A practical interface for agents to take action.

Why CLIs fit agents so well

Agents need an interface for action. CLIs already expose actions as commands, flags, arguments, stdout, stderr, and exit codes. That's a very natural contract for a model.

They're lightweight and discoverable. An agent can try a command, get it wrong, run --help, inspect the output, and try again. It only loads what it needs, when it needs it.

They're also composable and debuggable. Humans can run the same command, inspect the same output, pipe tools together, and verify what actually happened.

Where skills come in

A CLI like doctl knows how to talk to DigitalOcean. But it doesn't know about your project. Your droplet IDs, your DNS zones, your deployment workflow.

A skill gives the agent extra capability or context. One of the most useful patterns is using skills to teach the agent how to use a CLI in the context of your project.

The CLI stays generic. The skill captures how your team actually uses it.

How the learning loop works

You tell the agent what you want done. It tries the CLI, gets it wrong, runs --help, learns the command, and tries again. Once it works, you say "remember this" and it writes a skill for next time.

That's progressive disclosure. The agent loads only what it needs, when it needs it. The first time is messy. Then the workflow gets written down.

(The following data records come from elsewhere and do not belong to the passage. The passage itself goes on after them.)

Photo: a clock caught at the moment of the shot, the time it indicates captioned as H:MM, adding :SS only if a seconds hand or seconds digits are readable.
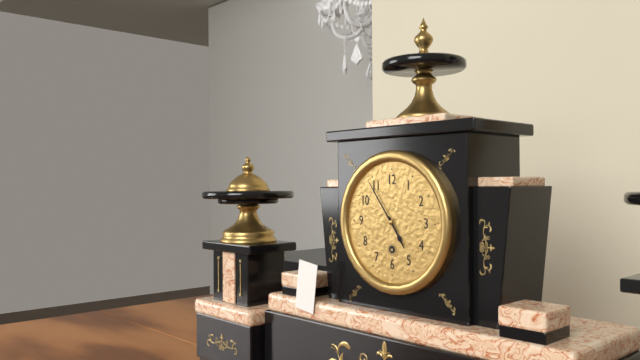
4:54
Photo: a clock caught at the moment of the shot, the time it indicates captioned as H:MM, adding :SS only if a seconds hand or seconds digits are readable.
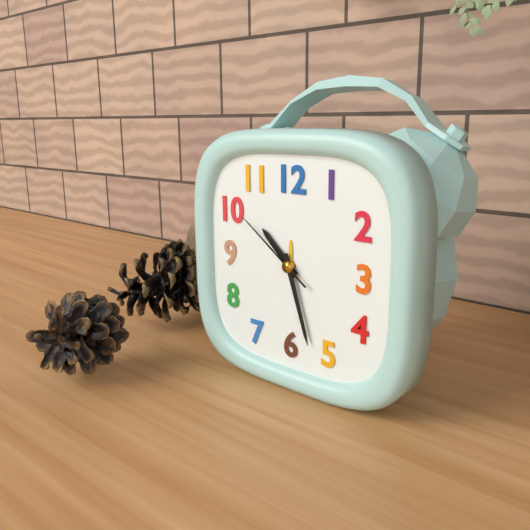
10:27:51
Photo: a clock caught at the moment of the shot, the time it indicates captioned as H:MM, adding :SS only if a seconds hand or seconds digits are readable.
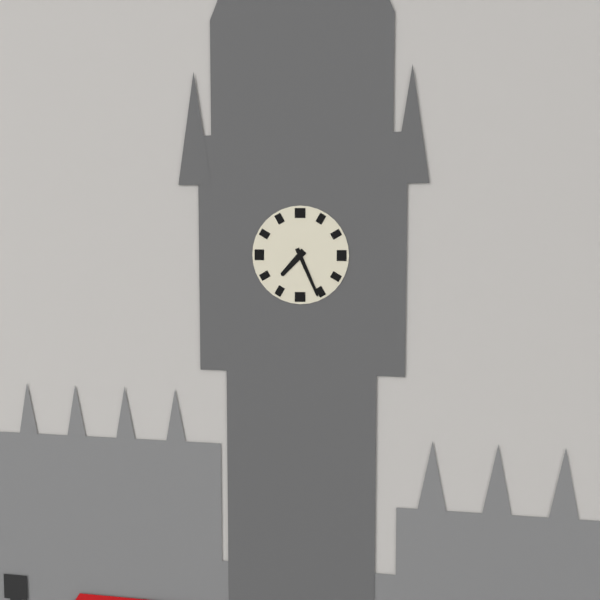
7:26
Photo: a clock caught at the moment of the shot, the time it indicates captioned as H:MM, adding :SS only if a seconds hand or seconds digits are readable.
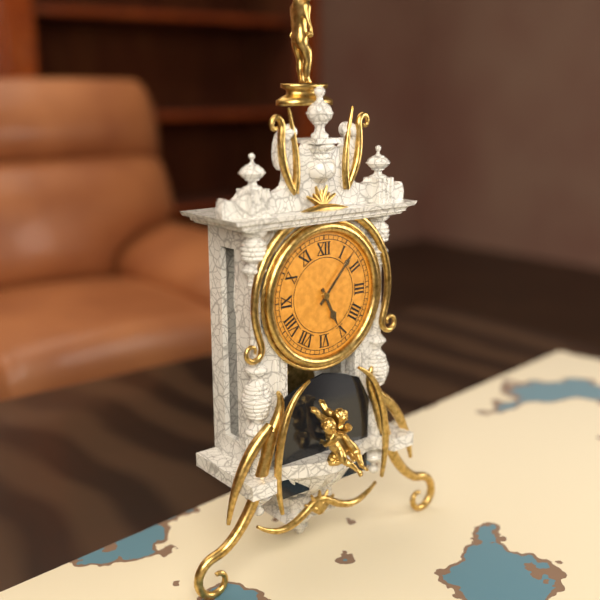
5:07
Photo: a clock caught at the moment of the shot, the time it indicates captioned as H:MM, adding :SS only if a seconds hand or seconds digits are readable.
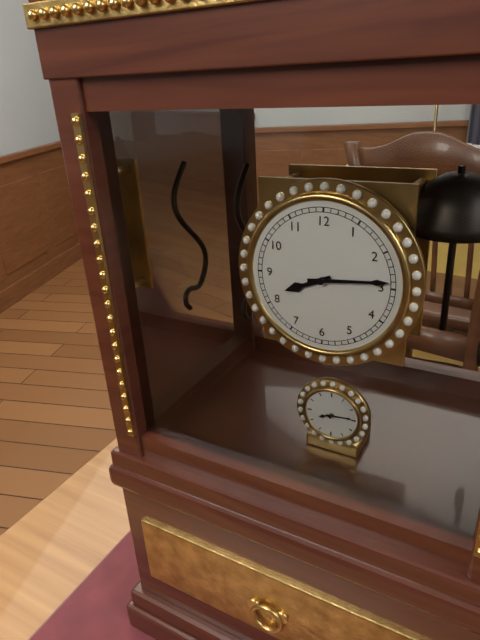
8:14
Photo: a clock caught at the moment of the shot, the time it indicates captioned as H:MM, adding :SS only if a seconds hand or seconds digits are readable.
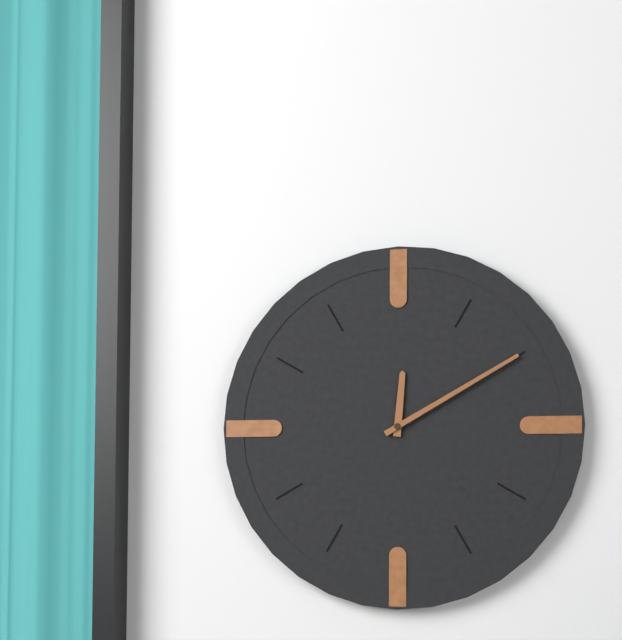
12:10
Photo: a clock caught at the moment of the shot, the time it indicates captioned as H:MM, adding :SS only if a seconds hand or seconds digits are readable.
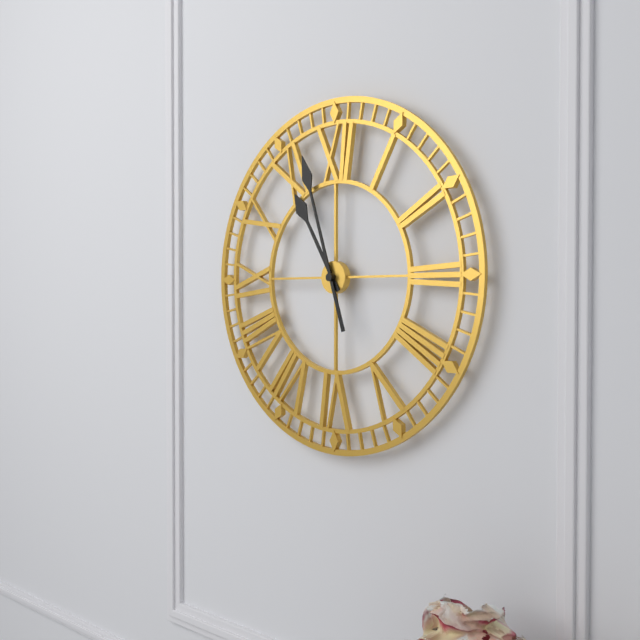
10:57
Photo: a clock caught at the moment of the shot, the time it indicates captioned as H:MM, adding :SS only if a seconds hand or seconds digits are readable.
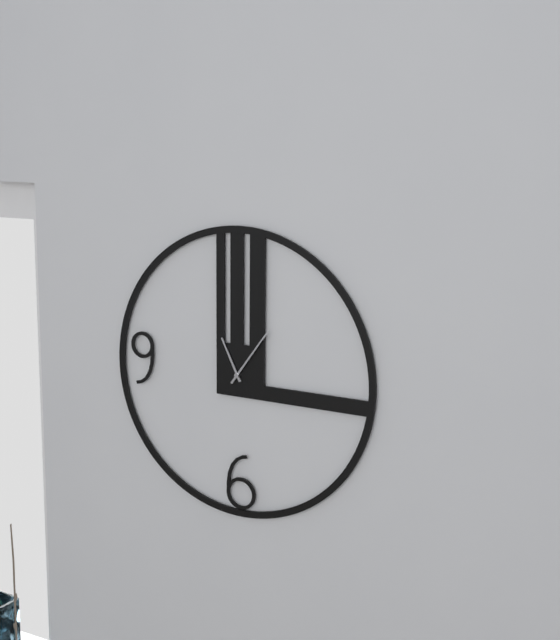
11:06
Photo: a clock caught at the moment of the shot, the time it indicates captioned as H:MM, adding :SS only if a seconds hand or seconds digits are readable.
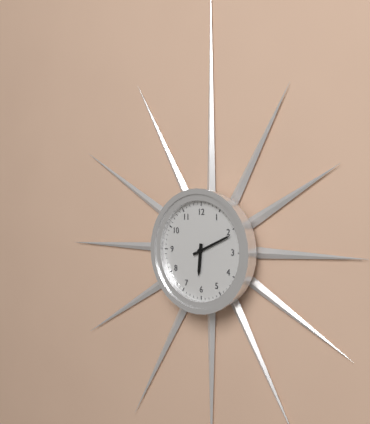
6:11
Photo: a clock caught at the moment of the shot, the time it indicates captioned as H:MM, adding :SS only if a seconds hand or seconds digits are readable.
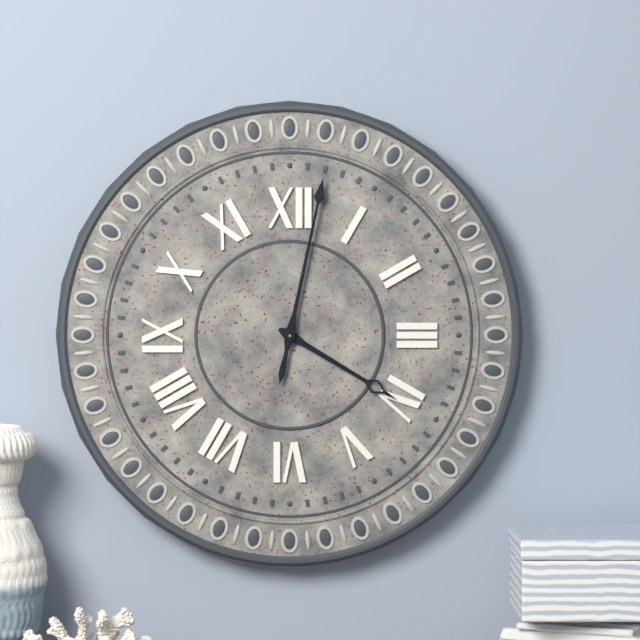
4:02
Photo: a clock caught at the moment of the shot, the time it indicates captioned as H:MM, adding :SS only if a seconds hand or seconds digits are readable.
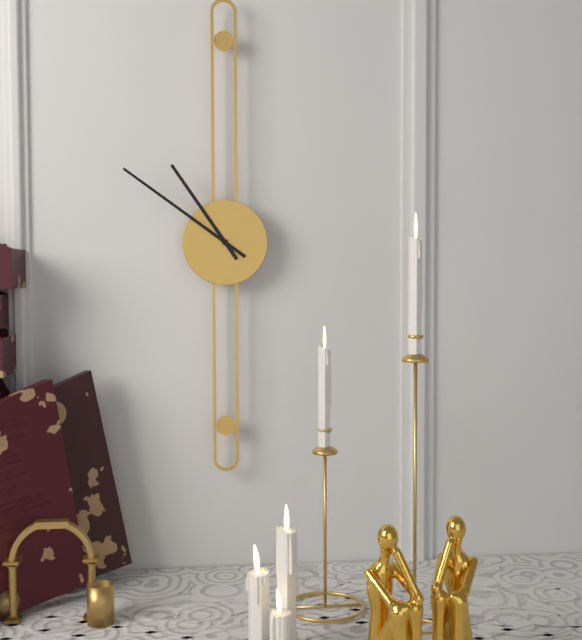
10:51
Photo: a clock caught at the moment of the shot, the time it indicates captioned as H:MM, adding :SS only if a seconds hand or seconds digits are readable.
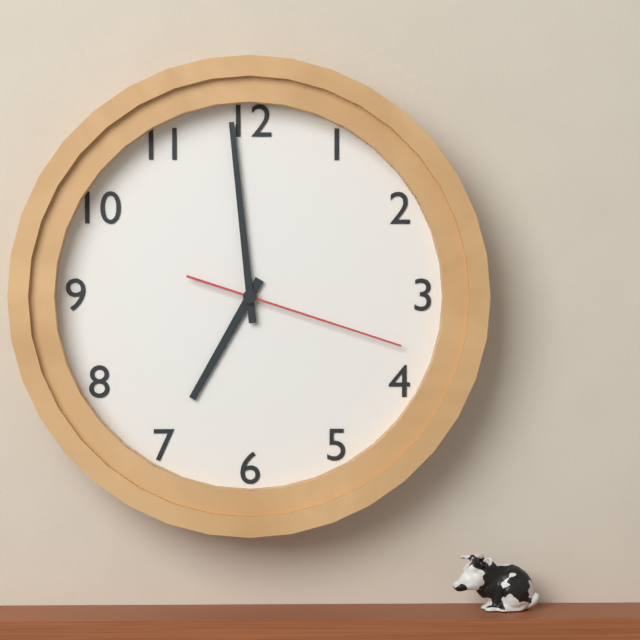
6:59:18
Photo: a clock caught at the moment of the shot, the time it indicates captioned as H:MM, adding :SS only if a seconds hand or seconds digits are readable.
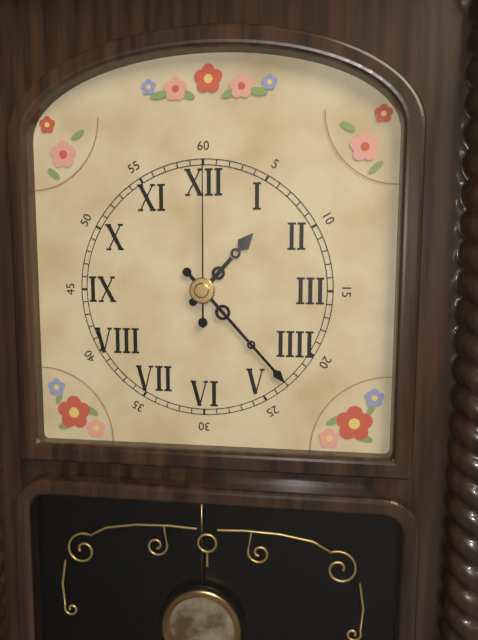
1:23:00
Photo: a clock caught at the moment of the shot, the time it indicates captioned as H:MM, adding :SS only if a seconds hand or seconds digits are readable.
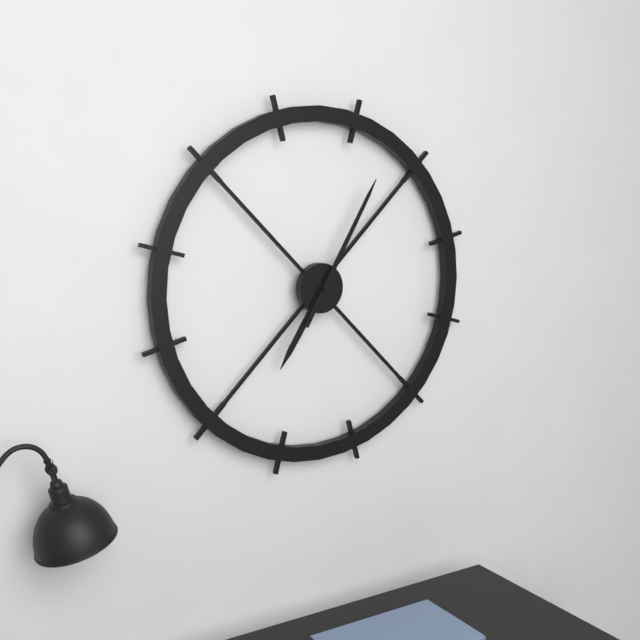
7:05
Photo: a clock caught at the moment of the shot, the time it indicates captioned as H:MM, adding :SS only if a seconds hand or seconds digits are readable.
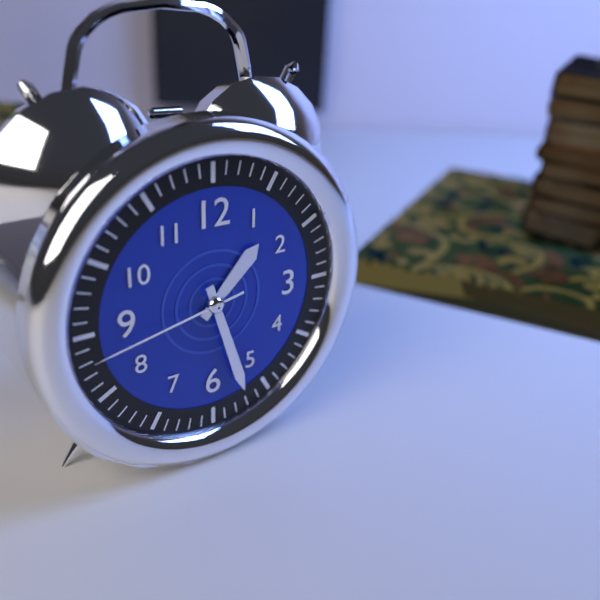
1:27:43
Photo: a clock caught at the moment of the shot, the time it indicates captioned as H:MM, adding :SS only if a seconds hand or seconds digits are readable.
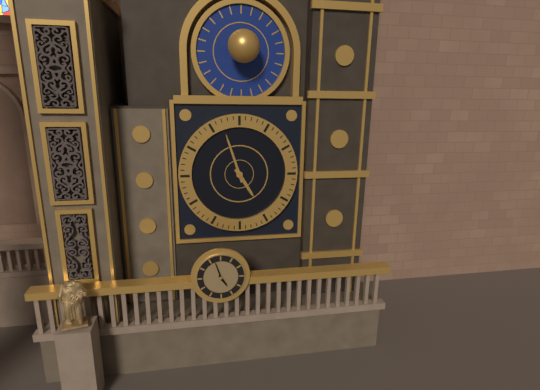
4:57
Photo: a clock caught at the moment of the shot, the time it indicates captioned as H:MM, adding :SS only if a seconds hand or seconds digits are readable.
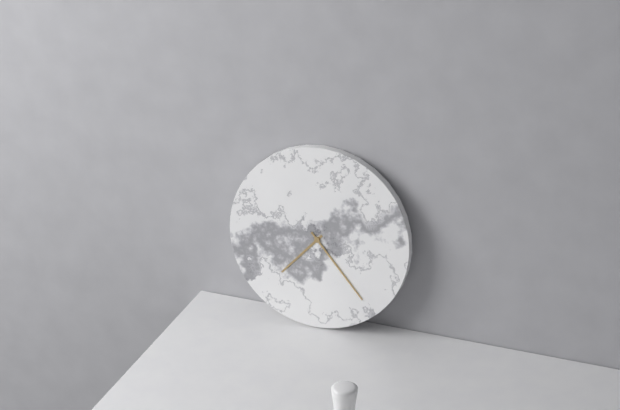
7:23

After that, the agent can reuse it.

One practical difference is how much context gets loaded up front. MCP front-loads more tool definition and context. CLIs let the agent learn by doing — and build its own documentation as it goes.

Case study: how CLIs power OpenClaw

Peter Steinberger built OpenClaw, a personal AI agent that can chat through WhatsApp, Telegram, Discord, and perform actions across services.

Before building OpenClaw, Peter had already built a large set of dedicated CLIs for the services he wanted to interact with.

When he later built OpenClaw, those CLIs gave the agent real capabilities. Peter then wrapped them in skills so the agent could use them in the context of his own workflows.

OpenClaw has no native MCP support by design.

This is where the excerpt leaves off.